From:   Charles Lenchner <>
Sent time:   Wednesday, October 19, 2011 6:25:33 AM
Subject:   [september17discuss] interest nyt blog post

At Protest Central, Sleep, if You Can


It was 4:30 a.m. when Nocturnalist awoke to a kneecap hitting our shin. Mired in sleep, we were disoriented — where were we? The necrotic chill of the slab of pavement we lay on suddenly registered and we snapped awake: It was Monday at Zuccotti Park, Occupy Wall Street’s de facto headquarters. With hundreds of people flocking to the park, a half-acre plaza in the financial district where the protest movement has made its encampment for the past month, it seemed incumbent upon Nocturnalist to check out what has arguably become a hot new nightspot.

(It was a decision we regretted somewhat as the knee socked us again, and then again, in the dark. The couple in the doublewide sleeping bag next to us, we realized with a jolt, may not have been sleeping.)

After dark on Sunday, the fluttering blue tarpaulins were reminiscent of “Mad Max.” But the tone was largely civil, and could be inspiring: the place reverberated through the night with heated ideological conversations not usually heard outside of freshman dorm hallways. At daybreak they began anew.

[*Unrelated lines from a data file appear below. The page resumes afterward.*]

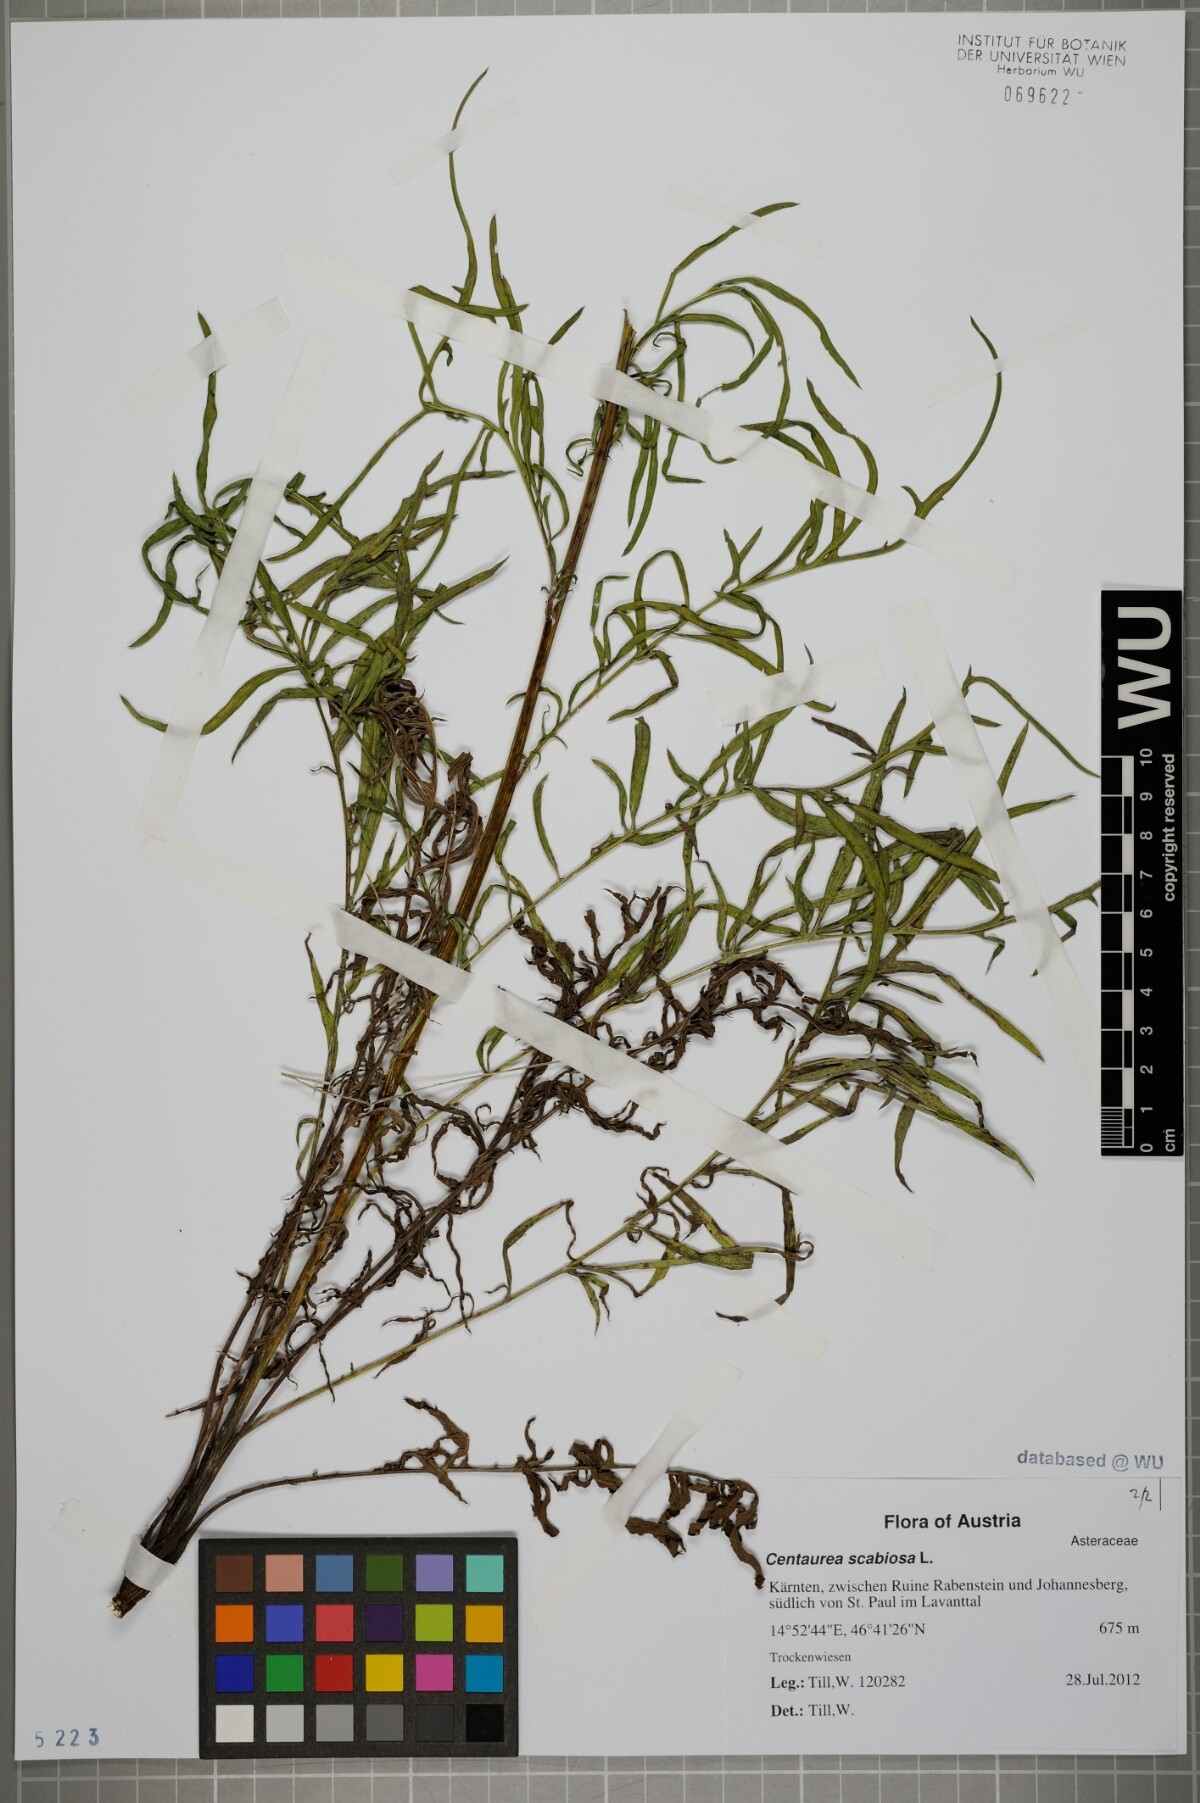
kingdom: Plantae
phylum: Tracheophyta
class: Magnoliopsida
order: Asterales
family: Asteraceae
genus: Centaurea
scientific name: Centaurea scabiosa
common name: Greater knapweed
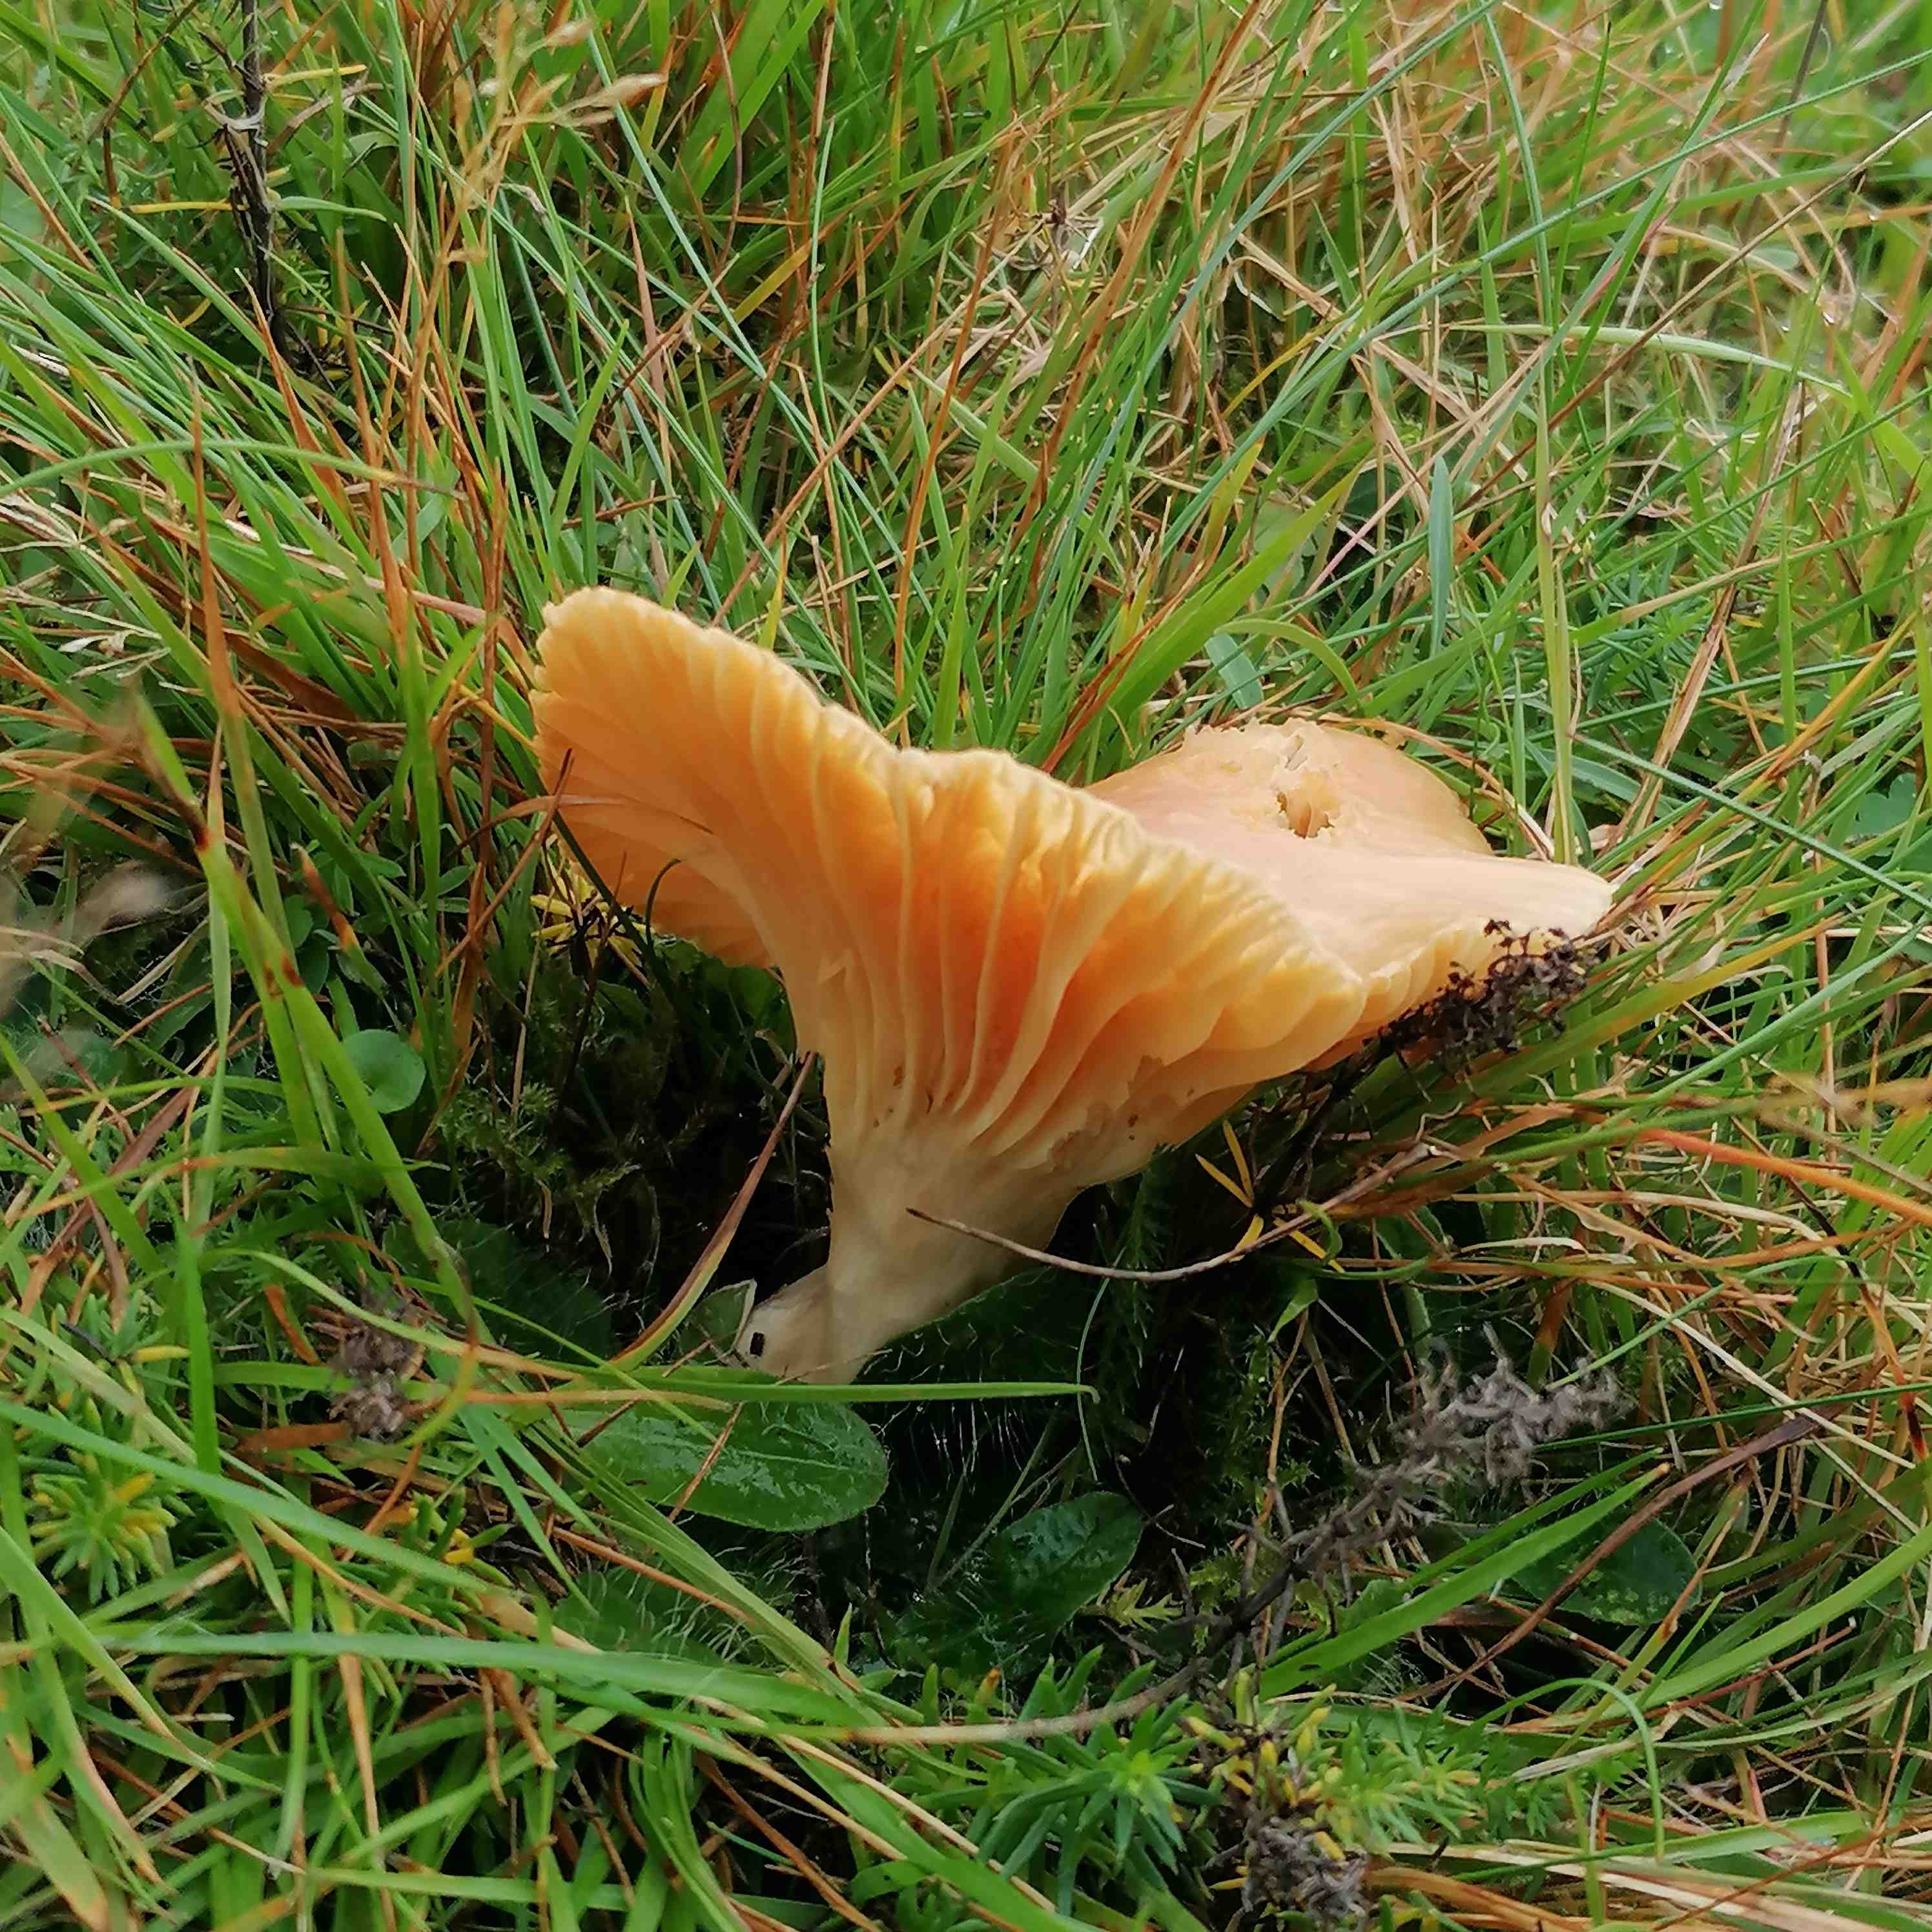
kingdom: Fungi
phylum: Basidiomycota
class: Agaricomycetes
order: Agaricales
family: Hygrophoraceae
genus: Cuphophyllus
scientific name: Cuphophyllus pratensis
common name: eng-vokshat
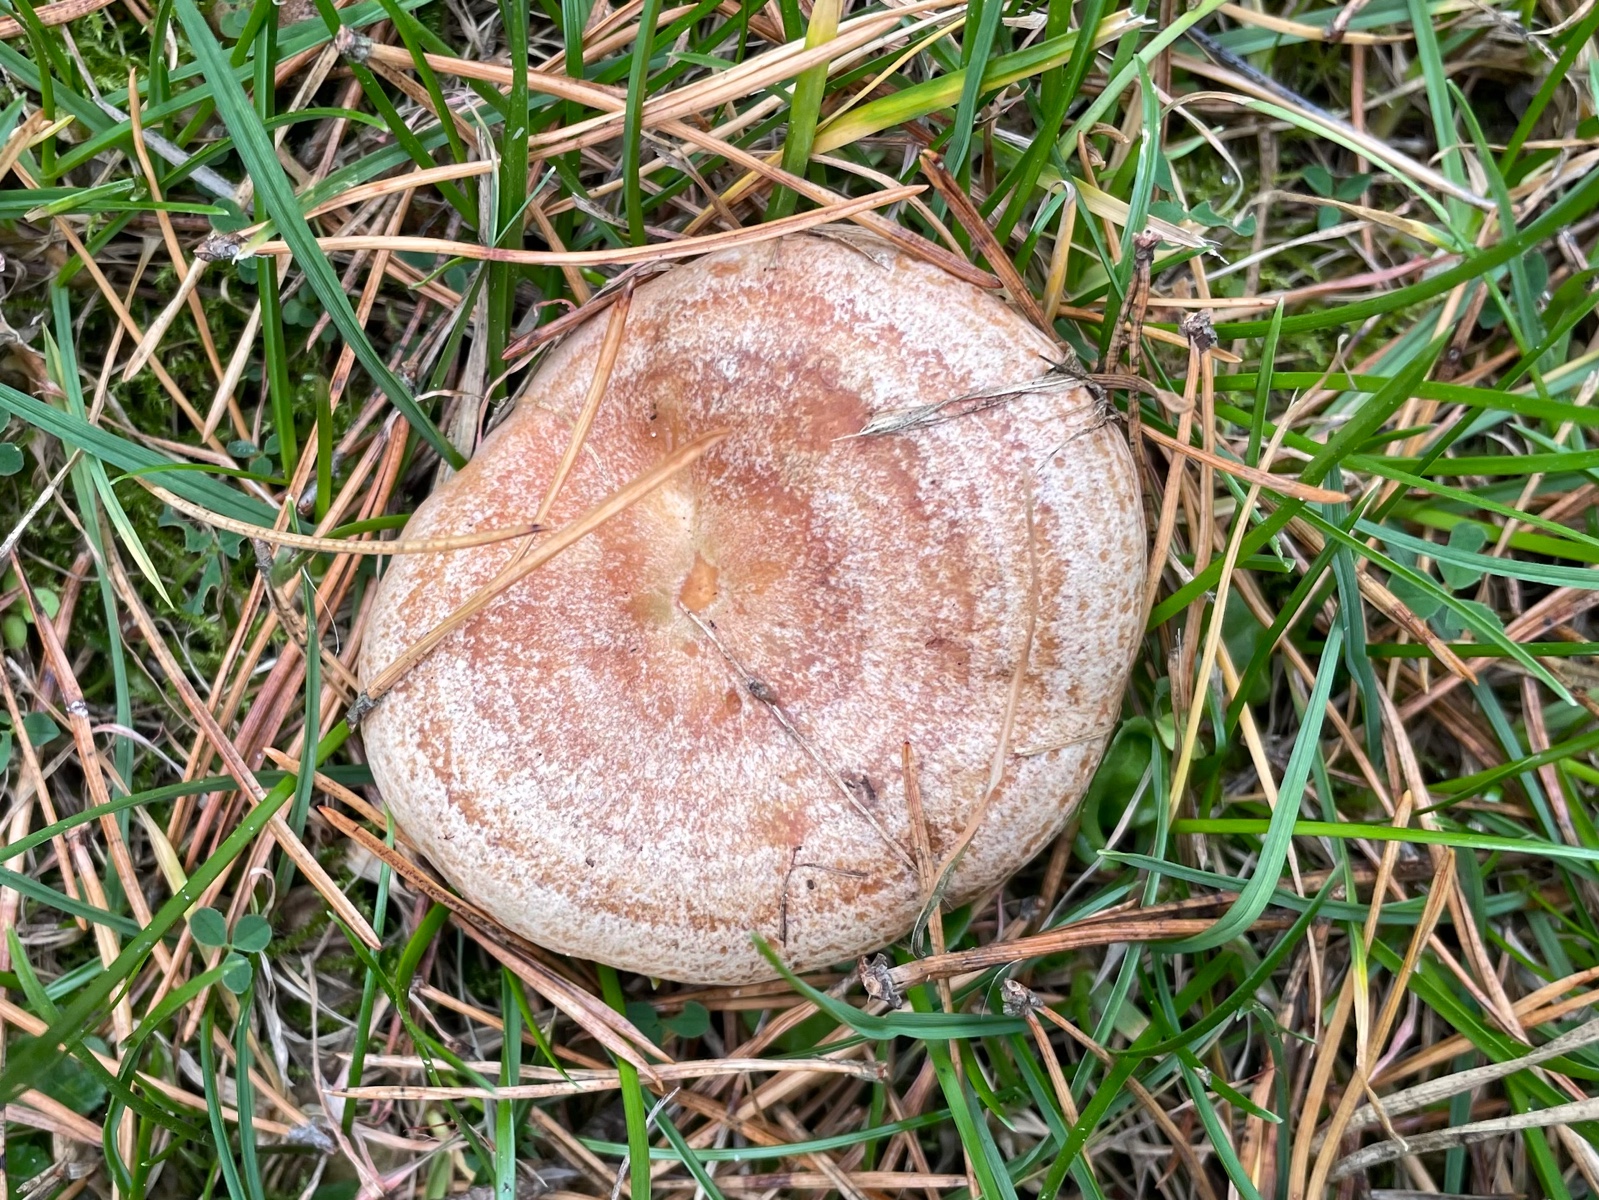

Dinner was free, if you had the intestinal fortitude: it was provided by Grub, a Dumpster-diving collective. At 9:30 p.m., a couple was swing dancing to live accordion accompaniment in the southeast corner. On the western end, three girls Hula-Hooped with illuminated hoops.

Billy Wittreich, 23, rolled cigarettes and gave them away at a booth decorated with a flickering jack-o’-lantern engraved with “99%.” It’s to prevent edginess among protesters who would otherwise have nicotine withdrawal, he said. More than $5,000 had been spent on tobacco and supplies, he said, for this peacekeeping mission.

Nearby, Nocturnalist ducked under a tent flap into the mortuary glow of a blue tarp shelter, where a cluster of self-described anarchists sat on a sofa and passed around a Guinness at midnight. Even here, they said, class hierarchy oppresses. They were the “real” poor, they said, with no place to go home to, no place to shower and no shiny laptops for blogging the revolution. “When I write,” one said, “it’s on a pad and paper.” Others toasted.

Around 1 a.m., most people in the park nestled into sleeping bags, on slabs of cardboard under silvery heat blankets, or — for the lucky few — on comfortable air mattresses. They slept alone or in twos or threes — or with uncountable numbers of tangled feet poking out from grubby blankets. One man spooned his guitar.

Cuddling (for warmth) is de rigueur, said Richie Machado, 20, who has spent nearly every night of this month here spooning with new friends and strangers. Leaving, he said, is going to be sad. “I’ve figured out a solution,” he said. “I can start my own commune of snuggling.”

Indeed, as Nocturnalist searched for our own sliver of concrete, offers of spots were made by kind people. None were female.

We chose a boisterous corner for safety, as a few people who seemed to be homeless nested too close for comfort elsewhere. As dawn approached, some people ranted to no one for hours.

Around 5 a.m., the aforementioned couple still tangoed in their sleeping bag next to us. On our other side, a Beats-obsessed young man suffered his fifth hour of logorrhea — begging for Nocturnalist’s pillow in spontaneous bop when he wasn’t writing us a disturbing poem and shoving it into our sleeping bag. We gave up on sleep.

Nocturnalist jumped up to investigate around 5:40 a.m. when two men began brawling nearby. When we returned to our nest 10 minutes later, we found the aspiring beatnik at last out cold — on our pillow.

We left it there under his head, and went home to bed.